In its 18th edition of its Supervisory Highlights, released Tuesday, the Consumer Financial Protection Bureau (CFPB) identified four areas of supervisory activity at mortgage servicers as well as servicers’ response.
The four areas included: “charging consumers unauthorized amounts,” “misrepresenting private mortgage insurance cancellation denial reasons,” “failing to exercise reasonable diligence to complete loss mitigation applications,” and “representing the requirements for foreclosure timeline extensions in Home Equity Conversion Mortgages.”
The report covers supervision between June 2018 and November 2018.
The CFPB found that at least one servicer charged borrowers greater late fees than allowed by the mortgage note. The bureau identified “programming errors in the servicing platform and lapses in service provider oversight” as the causes for the overcharges.
Servicers responded by identifying affected borrowers to resolve the issue as well as changing policies to ensure borrowers are not overcharged in the future.
Second, the CFPB found misrepresentations when responding to borrowers’ requests for private mortgage insurance cancellation. When denying some borrowers’ requests, servicers’ sometimes misstated the reason for the denial. The CFPB explained that this is problematic because “borrowers receiving the incorrect denial reason may fail to address other eligibility requirements to obtain PMI cancellation.”
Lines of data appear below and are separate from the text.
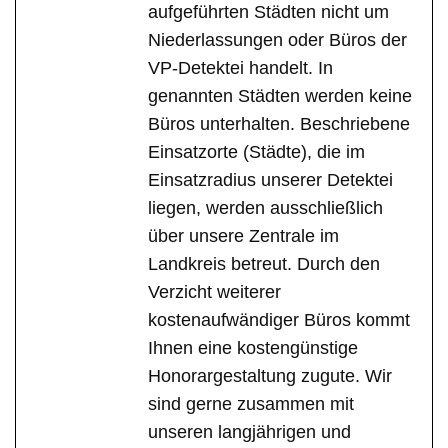
aufgeführten Städten nicht um
Niederlassungen oder Büros der
VP-Detektei handelt. In
genannten Städten werden keine
Büros unterhalten. Beschriebene
Einsatzorte (Städte), die im
Einsatzradius unserer Detektei
liegen, werden ausschließlich
über unsere Zentrale im
Landkreis betreut. Durch den
Verzicht weiterer
kostenaufwändiger Büros kommt
Ihnen eine kostengünstige
Honorargestaltung zugute. Wir
sind gerne zusammen mit
unseren langjährigen und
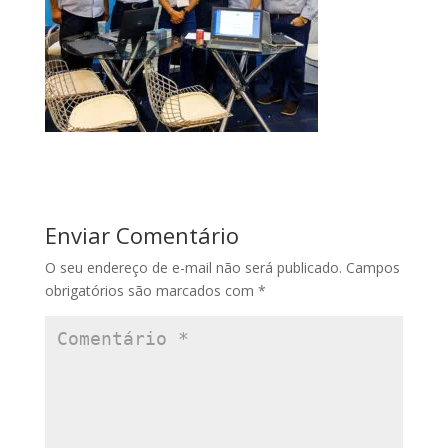
Enviar Comentário
O seu endereço de e-mail não será publicado.
Campos
obrigatórios são marcados com
*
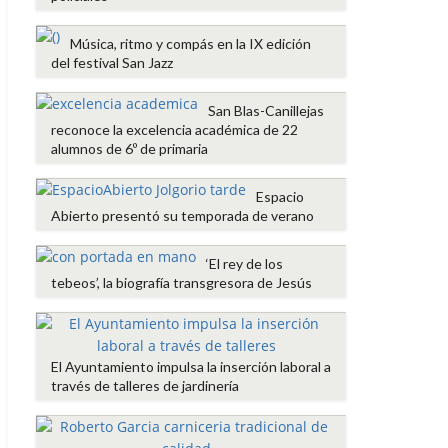
Música, ritmo y compás en la IX edición
del festival San Jazz
San Blas-Canillejas
reconoce la excelencia académica de 22
alumnos de 6º de primaria
Espacio
Abierto presentó su temporada de verano
‘El rey de los
tebeos’, la biografía transgresora de Jesús
El Ayuntamiento impulsa la inserción laboral a
través de talleres de jardinería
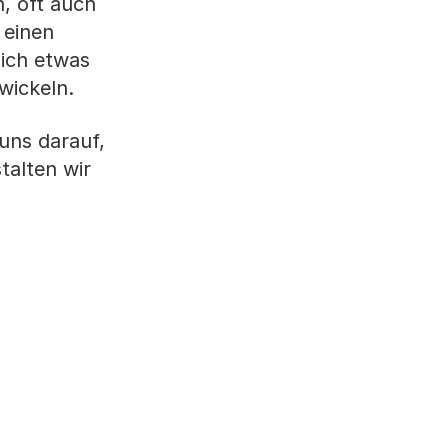
, oft auch
 einen
klich etwas
wickeln.
 uns darauf,
talten wir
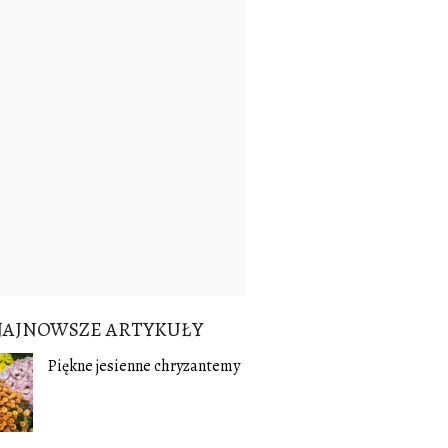
NAJNOWSZE ARTYKUŁY
Piękne jesienne chryzantemy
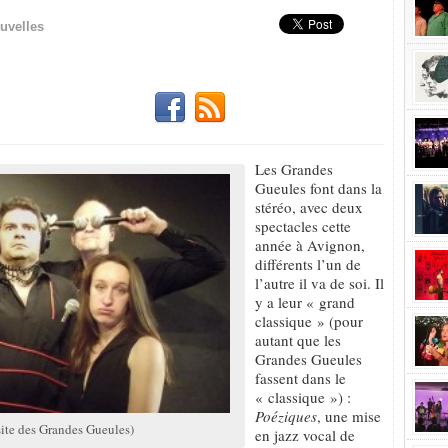
uvelles
Les Grandes
Gueules font dans la
stéréo, avec deux
spectacles cette
année à Avignon,
différents l’un de
l’autre il va de soi. Il
y a leur « grand
classique » (pour
autant que les
Grandes Gueules
fassent dans le
« classique ») :
Poéziques
, une mise
site des Grandes Gueules)
en jazz vocal de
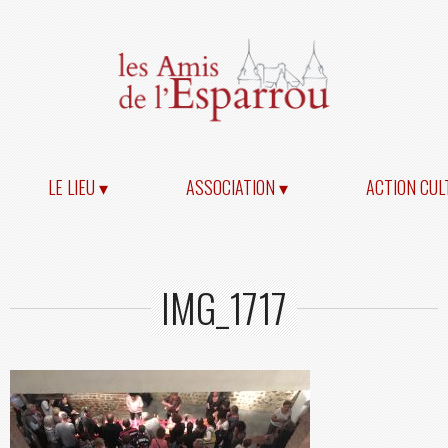
LE LIEU ▾
ASSOCIATION ▾
ACTION CUL
IMG_1717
The servicers in question have altered templates and procedures to future cancellation denial notices explain the “accurate denial reasons.”
Next the CFPB said in its Supervisory Highlights that it identified cases where servicers did not exercise “reasonable diligence” in acquiring sufficient documentation to complete loss mitigation, as required by Regulation X.
After approving short-term forbearance, the servicers identified did not advise the borrower that further documentation was necessary to complete full loss mitigation procedures.
After receiving notification from the CFPB, the servicers identified the affected borrowers and notified them about other loss mitigation options that could be possible with additional documentation.
The last mortgage servicing issue covered in the Supervisory Highlights dealt with Home Equity Lines of Conversion Mortgages (HECMs) in the case of a deceased homeowner. When a homeowner with a HECM dies, his or her successor must pay the loan balance in full if he or she wishes to keep the home, or the home will be foreclosed. Successors may, however, file for extensions on the loan balance.
In some instances, successors received notices specifying the documents necessary to file for an extension on the loan balance due but did not include a deadline for the documents. Alternately, some successors were not notified of all the documents necessary to file an extension.
The CFPB clarified that it “did not find that this conduct amounted to a legal violation,” but it could fall into the category of “a deceptive act or practice.”
After receiving notice from the CFPB about the practices, the servicers “planned to improve communication with successors, including specifying the documents successors needed for an extension and the relevant deadlines.”
In its Supervisory Highlights, the CFPB also reviewed a few of its own program developments that took place between June and November 2018. These included a joint statement with other government and finance organizations explaining “that supervisory guidance does not have the force and effect of law, and the agencies do not take enforcement actions based on supervisory guidance.”
The bureau also issued a statement in September regarding its practices when dealing with consumers and institutions affected by natural disasters.